Hoffman Trotter felt the need to give back to the Columbia community, where she graduated from in 1994 as an interdisciplinary major. She said Columbia helped her become the person she is today, and that she has always wanted to teach science to students who may have been told they were not great at it.

“Everybody has a scientist in them,” she said. “I enjoy the challenge of trying to bring that out.”

It was at Columbia where her teacher noticed she was taking a lot of science classes and encouraged her to pursue her goal of being a scientist.

“I am absolutely a scientist, hands down, but I am also an artist,” said Hoffman Trotter, who earned a Master of Marine Science degree from the University of New South Wales in 1996 and a juris doctorate from the College of Law at DePaul University in 2004. 

Donna Marie Siegel, 2018 cinema arts and science alumna, is a former student of Hoffman Trotter.

“[Without] walking into her classroom I would not have been able to do any of the things that I’ve done in the past three years,” she said.

Even though not many students major in science at Columbia, Hoffman Trotter still finds a way to incorporate students’ majors into science. Some of her students have gotten internships to work alongside her in the field.

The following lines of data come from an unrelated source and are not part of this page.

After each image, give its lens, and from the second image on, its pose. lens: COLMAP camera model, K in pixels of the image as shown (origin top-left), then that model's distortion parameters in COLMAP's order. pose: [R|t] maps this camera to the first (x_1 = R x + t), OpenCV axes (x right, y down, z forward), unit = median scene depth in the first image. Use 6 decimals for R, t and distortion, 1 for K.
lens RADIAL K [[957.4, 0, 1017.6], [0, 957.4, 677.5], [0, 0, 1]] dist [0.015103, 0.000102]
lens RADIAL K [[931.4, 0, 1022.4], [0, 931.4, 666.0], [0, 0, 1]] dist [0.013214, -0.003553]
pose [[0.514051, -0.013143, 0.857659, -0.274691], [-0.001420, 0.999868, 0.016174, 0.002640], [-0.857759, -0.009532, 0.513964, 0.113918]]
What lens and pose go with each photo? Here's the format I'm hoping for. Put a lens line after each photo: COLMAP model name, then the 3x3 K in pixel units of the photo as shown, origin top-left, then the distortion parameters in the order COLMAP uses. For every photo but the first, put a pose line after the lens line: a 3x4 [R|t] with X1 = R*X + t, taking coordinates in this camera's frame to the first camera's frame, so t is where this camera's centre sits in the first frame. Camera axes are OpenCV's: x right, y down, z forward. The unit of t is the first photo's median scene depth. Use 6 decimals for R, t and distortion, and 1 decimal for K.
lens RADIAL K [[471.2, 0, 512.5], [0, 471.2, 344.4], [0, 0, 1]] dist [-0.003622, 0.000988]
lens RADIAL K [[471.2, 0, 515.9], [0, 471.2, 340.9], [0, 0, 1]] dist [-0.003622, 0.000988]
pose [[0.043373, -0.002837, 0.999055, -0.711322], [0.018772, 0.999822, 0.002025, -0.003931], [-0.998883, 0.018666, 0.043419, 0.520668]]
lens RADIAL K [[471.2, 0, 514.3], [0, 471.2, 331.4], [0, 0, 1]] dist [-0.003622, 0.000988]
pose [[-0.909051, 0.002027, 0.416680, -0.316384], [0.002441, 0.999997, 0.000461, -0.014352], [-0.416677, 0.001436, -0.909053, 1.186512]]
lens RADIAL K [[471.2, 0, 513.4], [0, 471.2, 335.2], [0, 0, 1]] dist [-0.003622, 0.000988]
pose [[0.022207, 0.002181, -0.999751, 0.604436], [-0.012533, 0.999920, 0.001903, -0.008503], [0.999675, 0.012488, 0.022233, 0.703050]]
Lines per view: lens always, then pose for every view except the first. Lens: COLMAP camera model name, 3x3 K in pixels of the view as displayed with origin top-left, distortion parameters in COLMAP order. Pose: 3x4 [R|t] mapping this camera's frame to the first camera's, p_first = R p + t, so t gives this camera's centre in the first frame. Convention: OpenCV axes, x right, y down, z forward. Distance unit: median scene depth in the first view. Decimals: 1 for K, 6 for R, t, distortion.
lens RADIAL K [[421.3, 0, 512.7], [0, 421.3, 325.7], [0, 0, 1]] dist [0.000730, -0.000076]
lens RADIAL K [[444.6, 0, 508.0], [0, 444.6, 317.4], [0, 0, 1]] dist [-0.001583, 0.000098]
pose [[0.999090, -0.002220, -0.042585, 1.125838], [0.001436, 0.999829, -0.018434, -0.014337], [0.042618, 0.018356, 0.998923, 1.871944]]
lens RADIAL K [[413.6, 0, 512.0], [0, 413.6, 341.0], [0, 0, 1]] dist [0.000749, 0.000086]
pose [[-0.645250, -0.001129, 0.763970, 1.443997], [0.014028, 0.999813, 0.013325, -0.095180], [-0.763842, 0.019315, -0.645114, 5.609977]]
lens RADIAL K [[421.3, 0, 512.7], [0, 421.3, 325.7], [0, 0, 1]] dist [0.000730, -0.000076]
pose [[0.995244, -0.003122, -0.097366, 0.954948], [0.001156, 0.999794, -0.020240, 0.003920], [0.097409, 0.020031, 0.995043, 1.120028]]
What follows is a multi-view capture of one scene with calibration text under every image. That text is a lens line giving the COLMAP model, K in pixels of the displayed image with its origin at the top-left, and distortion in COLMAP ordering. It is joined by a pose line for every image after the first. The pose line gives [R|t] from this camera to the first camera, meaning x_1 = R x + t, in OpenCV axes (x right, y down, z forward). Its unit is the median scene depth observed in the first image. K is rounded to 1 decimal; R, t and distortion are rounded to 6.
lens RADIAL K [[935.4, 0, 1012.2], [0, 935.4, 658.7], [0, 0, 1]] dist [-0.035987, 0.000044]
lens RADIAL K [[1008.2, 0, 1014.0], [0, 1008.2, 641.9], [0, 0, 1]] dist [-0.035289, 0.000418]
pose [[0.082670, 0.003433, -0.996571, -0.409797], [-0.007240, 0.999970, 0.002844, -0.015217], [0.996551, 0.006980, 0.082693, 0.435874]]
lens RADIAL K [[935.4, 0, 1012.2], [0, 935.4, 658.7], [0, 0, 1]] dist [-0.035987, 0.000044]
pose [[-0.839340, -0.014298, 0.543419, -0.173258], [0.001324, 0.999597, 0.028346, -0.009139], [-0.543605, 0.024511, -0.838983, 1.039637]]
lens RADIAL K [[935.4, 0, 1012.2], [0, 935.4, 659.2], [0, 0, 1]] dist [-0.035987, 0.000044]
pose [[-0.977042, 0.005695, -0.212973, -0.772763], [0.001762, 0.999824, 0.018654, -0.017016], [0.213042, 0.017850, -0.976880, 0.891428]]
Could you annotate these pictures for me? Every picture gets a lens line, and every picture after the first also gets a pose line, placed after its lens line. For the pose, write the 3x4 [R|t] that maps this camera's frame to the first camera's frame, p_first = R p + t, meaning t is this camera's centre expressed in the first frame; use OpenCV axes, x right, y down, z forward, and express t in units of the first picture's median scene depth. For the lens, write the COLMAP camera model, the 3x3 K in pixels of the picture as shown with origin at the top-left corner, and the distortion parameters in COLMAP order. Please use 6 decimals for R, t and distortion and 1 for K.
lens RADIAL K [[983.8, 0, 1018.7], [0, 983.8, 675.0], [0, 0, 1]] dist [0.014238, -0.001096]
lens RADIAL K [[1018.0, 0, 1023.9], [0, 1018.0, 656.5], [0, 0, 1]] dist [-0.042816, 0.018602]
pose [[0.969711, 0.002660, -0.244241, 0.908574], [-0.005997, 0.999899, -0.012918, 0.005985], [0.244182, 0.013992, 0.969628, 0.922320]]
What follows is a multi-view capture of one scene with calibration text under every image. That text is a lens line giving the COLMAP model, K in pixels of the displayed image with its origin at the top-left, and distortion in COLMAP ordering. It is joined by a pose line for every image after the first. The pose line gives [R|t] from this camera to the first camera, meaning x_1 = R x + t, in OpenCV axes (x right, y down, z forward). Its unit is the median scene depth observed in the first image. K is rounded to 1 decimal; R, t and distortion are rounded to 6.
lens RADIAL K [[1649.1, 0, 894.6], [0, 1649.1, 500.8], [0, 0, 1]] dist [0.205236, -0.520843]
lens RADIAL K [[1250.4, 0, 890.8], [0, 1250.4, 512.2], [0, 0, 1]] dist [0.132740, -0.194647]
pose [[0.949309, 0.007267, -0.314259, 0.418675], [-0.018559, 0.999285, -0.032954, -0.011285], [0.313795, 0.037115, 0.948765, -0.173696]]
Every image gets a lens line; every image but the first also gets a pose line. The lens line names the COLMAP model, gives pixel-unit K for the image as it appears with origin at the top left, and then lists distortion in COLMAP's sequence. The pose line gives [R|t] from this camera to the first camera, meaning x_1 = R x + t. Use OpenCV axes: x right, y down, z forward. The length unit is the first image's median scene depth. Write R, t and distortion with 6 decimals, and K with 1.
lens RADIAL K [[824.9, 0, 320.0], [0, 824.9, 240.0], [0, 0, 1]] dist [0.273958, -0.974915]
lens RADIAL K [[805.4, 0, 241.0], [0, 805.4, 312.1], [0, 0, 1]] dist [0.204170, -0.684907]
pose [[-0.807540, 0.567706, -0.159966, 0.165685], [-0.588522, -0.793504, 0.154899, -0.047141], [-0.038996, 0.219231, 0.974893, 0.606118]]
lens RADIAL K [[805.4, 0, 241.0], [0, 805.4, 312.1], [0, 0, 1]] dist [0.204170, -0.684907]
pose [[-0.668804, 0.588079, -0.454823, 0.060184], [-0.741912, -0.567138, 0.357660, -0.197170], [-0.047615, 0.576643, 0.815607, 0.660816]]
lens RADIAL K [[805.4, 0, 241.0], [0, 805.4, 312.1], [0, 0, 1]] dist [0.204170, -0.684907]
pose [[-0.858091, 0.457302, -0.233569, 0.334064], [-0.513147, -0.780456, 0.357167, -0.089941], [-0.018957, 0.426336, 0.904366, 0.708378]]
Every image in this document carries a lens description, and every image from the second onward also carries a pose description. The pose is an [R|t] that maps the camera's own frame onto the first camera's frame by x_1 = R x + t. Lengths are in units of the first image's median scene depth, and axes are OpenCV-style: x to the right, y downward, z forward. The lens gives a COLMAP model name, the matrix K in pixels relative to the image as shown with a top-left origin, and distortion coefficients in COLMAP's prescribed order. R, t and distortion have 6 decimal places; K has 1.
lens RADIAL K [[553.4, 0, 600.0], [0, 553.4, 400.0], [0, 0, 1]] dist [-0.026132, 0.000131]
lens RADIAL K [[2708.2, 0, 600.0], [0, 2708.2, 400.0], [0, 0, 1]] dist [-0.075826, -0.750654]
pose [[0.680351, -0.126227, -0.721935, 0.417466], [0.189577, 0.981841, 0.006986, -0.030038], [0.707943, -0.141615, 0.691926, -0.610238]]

Siegel has spent three years interning with Hoffman Trotter. With the connections she’s made through Hoffman Trotter, she has gone to Hawaii and West Palm Beach. In the summer, she will travel to Alaska.

Hoffman Trotter’s favorite moments as a teacher come when she teaches students something they previously did not think they could learn.

“Science can get kind of sticky sometimes, and you get scared of mathematics, or numbers or statistics,” Siegel said. “But she does a good job of reaching everyone on their level.”

Hoffman Trotter said the most important goal is to educate students to be science literate.

“My job as a teacher is to guide people, not feed people information,” she said.

Siegel’s internship experiences and skills she learned would not be possible without Hoffman Trotter.

“Michele is able to foster relationships with students that are more special than most,” Siegel said. “She has a lasting effect on people, and everybody I have met is better off for meeting her.”